**INSTRUCTION**
Continue the reply about tape backups and index files from where it stops.

**SELECTED TEXT**
True and handy. It will however take lots of diskspace [but tt
has lots of that].
This is one of the things that are not implemented in the ops-
backups, because of lack of diskspace. Even if I/we would use
rotating logfiles (only for the incrementals (level 8 + 9))
it would take more than 10MB per day (estimated guess).

	> Tapes are expected to be filled in several cycles, so it will
	> be hard to know in advance which files will end up on a particular
	> tape. An on-line index at the start is not feasible.
But you already have these indexfiles (per tape and per write-session-
per-tape [tapeXXX/fileYYY]). They are your guideline.

	> physically labeling the tapes.
I would strongly advise to label them before inserting them in the
jukebox. This will keep you aware of which tapelabels are in use.

**PROVIDED RECORDS**
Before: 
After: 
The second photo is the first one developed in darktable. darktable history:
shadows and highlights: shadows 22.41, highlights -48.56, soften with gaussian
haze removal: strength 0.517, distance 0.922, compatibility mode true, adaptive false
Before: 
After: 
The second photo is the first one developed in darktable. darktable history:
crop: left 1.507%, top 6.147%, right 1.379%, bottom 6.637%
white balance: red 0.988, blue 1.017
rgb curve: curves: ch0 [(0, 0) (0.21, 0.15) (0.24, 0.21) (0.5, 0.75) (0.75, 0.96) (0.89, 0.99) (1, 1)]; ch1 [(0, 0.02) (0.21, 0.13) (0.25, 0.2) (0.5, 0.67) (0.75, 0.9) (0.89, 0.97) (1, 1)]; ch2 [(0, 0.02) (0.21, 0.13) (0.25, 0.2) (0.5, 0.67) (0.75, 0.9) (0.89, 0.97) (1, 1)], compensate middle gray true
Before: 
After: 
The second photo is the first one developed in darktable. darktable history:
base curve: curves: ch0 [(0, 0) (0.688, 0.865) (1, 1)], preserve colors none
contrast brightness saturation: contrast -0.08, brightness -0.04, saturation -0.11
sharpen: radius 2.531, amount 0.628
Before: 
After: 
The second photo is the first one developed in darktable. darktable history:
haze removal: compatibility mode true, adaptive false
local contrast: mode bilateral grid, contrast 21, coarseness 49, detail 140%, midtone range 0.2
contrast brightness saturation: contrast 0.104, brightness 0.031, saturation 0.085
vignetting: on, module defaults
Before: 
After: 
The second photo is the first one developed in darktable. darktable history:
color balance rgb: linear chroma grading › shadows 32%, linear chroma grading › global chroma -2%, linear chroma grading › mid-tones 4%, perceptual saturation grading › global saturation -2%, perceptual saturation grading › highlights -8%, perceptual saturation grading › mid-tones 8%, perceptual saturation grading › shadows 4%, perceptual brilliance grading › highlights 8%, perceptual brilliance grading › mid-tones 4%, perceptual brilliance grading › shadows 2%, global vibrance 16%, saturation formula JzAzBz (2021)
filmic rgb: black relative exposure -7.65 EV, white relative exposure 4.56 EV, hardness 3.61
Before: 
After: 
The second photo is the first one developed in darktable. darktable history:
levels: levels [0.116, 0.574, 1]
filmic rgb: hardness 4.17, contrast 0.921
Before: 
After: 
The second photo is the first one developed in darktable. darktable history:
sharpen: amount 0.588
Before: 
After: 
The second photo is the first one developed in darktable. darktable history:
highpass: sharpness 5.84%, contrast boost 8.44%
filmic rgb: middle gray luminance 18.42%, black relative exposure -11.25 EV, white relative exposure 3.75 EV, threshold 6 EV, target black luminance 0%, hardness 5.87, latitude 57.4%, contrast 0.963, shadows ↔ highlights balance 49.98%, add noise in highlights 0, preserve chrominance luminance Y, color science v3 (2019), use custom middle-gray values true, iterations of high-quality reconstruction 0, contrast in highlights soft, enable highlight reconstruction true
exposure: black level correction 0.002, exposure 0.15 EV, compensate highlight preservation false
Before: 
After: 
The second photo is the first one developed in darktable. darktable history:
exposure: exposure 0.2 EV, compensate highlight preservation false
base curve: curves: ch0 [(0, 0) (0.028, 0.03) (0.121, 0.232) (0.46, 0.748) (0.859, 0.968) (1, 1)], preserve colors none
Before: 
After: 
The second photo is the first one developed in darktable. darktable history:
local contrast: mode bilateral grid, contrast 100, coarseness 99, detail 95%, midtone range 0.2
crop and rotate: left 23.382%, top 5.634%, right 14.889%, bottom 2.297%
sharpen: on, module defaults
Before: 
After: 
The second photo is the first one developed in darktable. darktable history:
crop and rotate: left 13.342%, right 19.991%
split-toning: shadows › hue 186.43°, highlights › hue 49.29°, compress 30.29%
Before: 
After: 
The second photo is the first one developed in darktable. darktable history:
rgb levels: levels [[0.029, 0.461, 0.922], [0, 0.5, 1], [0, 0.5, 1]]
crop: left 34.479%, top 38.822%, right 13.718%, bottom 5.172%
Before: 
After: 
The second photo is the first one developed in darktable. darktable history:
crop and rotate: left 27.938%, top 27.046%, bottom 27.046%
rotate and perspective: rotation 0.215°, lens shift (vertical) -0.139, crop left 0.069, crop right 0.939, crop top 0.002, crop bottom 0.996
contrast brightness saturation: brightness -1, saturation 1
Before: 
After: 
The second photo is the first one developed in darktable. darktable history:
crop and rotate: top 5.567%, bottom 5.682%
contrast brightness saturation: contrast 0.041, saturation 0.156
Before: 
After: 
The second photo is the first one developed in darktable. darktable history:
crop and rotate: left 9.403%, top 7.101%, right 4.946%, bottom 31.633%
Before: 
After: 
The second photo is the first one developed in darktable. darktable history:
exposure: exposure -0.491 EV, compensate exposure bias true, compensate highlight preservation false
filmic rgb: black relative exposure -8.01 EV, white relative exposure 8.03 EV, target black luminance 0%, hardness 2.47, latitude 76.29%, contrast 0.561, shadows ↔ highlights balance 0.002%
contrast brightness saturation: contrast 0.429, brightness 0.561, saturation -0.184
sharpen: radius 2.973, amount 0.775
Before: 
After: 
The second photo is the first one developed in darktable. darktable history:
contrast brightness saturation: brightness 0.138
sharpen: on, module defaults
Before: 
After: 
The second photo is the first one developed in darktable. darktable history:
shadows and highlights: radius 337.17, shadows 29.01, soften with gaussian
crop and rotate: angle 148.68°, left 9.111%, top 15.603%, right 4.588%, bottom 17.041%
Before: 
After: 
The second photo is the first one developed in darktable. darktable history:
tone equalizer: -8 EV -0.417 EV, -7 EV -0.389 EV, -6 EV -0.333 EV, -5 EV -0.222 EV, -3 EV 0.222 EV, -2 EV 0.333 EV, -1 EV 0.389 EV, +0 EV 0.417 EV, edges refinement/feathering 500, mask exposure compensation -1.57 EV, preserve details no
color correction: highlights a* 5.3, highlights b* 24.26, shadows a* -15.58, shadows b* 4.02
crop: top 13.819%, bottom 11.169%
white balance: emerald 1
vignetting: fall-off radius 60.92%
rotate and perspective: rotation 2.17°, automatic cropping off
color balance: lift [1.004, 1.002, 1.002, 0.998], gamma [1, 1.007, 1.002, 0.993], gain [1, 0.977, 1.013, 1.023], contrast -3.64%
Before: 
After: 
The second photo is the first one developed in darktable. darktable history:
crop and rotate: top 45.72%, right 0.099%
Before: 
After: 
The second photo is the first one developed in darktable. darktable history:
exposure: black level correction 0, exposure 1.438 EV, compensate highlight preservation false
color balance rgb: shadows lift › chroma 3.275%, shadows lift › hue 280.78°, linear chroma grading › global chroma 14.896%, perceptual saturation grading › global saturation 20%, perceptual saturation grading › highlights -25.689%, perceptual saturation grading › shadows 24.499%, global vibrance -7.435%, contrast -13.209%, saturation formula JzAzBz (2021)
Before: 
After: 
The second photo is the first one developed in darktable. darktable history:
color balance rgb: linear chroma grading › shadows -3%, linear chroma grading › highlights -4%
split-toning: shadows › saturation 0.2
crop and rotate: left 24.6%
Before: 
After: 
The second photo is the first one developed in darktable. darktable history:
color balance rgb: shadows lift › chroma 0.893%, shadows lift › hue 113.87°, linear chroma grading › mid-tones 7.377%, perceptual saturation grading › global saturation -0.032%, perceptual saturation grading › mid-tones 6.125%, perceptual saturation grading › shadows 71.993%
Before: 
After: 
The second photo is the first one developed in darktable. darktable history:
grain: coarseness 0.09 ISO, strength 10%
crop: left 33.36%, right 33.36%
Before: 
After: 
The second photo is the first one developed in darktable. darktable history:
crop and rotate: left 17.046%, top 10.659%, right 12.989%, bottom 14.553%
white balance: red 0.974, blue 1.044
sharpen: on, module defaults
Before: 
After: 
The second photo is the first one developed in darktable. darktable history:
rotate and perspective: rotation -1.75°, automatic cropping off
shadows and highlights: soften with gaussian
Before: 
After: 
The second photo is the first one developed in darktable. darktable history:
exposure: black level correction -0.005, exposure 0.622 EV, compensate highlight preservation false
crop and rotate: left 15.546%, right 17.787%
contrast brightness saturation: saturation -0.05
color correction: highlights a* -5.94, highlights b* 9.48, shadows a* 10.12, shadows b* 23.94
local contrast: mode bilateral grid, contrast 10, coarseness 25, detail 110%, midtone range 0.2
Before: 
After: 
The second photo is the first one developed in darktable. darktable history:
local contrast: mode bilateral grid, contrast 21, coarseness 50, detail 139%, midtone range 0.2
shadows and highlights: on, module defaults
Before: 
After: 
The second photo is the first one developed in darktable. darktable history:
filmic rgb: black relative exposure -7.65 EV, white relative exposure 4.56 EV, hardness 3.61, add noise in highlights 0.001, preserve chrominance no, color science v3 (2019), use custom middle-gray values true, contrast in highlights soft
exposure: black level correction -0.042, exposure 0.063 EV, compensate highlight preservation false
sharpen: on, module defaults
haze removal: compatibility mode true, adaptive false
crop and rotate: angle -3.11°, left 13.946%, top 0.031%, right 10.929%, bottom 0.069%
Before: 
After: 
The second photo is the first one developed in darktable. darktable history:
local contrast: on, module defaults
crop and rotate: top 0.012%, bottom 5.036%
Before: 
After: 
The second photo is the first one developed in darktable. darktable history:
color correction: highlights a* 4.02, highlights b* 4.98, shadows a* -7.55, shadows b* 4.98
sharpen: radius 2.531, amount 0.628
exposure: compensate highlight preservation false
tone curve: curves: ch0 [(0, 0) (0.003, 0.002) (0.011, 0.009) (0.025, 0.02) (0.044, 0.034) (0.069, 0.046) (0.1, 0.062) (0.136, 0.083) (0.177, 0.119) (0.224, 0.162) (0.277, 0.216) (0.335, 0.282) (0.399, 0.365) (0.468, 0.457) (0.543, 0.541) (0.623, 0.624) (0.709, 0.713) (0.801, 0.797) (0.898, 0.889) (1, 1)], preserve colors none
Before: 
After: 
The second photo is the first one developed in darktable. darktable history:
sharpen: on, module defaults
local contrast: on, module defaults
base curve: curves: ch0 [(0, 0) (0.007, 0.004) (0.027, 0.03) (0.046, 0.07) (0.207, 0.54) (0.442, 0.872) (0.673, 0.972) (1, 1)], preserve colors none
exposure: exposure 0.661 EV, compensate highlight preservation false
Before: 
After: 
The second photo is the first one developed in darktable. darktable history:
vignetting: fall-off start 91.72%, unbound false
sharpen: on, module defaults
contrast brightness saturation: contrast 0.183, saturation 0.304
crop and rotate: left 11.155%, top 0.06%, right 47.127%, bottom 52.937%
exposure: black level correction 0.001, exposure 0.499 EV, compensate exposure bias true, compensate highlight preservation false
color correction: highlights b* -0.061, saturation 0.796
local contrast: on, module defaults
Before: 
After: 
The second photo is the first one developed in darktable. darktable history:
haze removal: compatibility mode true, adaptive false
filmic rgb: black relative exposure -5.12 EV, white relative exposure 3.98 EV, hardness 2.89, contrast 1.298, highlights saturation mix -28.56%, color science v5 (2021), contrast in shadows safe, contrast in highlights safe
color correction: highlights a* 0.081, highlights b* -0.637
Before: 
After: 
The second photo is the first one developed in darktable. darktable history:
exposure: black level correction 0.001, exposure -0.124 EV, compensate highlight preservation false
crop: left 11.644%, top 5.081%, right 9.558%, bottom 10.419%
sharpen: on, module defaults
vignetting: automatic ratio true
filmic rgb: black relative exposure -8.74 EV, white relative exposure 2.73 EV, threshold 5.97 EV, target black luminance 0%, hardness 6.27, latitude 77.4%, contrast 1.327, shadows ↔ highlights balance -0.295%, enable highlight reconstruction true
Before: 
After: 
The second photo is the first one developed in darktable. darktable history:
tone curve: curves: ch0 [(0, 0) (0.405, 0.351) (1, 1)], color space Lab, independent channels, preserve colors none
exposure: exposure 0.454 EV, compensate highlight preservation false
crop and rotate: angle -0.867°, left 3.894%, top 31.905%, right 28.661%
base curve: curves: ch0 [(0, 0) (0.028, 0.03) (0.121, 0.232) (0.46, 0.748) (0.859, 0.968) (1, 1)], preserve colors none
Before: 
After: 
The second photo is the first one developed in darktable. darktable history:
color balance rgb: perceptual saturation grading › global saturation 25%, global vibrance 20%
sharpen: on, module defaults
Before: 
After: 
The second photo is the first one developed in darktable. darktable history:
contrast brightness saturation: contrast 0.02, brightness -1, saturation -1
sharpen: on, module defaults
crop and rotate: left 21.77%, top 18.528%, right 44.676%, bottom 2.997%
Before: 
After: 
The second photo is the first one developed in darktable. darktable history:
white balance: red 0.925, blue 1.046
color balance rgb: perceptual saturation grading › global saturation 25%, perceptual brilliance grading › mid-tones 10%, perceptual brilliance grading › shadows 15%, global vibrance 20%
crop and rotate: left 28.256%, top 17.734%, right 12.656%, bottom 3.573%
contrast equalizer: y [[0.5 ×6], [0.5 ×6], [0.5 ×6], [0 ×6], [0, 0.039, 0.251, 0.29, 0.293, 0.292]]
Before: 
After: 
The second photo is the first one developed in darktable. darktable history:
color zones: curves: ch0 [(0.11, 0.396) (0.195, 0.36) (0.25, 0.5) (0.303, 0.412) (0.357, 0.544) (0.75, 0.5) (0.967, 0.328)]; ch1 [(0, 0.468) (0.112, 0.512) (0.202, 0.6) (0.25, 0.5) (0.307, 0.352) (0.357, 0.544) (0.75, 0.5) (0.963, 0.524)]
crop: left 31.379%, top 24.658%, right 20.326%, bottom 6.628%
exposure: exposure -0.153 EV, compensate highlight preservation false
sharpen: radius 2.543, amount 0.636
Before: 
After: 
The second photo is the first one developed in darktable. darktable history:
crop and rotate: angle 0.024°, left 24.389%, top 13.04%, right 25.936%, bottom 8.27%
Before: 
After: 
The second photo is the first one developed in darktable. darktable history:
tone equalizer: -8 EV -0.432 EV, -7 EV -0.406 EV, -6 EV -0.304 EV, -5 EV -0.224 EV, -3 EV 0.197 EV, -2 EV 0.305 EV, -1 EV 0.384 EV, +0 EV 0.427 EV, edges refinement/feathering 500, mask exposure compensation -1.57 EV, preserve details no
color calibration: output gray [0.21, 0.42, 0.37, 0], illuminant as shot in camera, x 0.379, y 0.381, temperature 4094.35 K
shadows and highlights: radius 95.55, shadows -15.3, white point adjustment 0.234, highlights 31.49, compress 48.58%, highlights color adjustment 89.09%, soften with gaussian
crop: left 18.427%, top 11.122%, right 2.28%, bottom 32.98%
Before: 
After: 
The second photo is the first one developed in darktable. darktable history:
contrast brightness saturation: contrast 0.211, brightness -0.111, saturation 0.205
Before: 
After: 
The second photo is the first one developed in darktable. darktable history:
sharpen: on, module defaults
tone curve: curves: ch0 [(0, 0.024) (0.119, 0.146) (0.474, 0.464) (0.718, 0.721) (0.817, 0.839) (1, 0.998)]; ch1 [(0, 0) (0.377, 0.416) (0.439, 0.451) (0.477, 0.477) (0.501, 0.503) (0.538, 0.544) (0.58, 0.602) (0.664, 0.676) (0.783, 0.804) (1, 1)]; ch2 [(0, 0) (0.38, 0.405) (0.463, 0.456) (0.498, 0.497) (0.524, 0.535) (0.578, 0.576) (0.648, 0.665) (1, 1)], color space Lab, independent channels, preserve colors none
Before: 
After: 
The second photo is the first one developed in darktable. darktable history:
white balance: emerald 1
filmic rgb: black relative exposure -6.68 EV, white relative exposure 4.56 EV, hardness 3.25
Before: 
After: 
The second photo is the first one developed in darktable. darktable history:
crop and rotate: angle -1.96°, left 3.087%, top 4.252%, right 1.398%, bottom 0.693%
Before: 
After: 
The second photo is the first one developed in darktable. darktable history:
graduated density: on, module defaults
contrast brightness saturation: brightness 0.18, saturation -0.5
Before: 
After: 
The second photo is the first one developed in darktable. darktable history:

**FINAL RESULT**
And it will prevend you from asking "are these old/used tapes [and
just not labeled] or are these newly inserted tapes [partially
written]". When you see a label you can online check if there were
any write-sessions to it (by checking tapeXXX).

Q. Are your tapejobs dramatically different from the ops-tapejobs ?
If they need minor adjustements I would really like it if we keep
just one file for it. Maybe we can build in a check "on which host
does this run" !? But on the other end if ginkgo will end up as a
stand-alone host : no amd => no /ncc/bsdmgr/dump accessable.

	Gerard.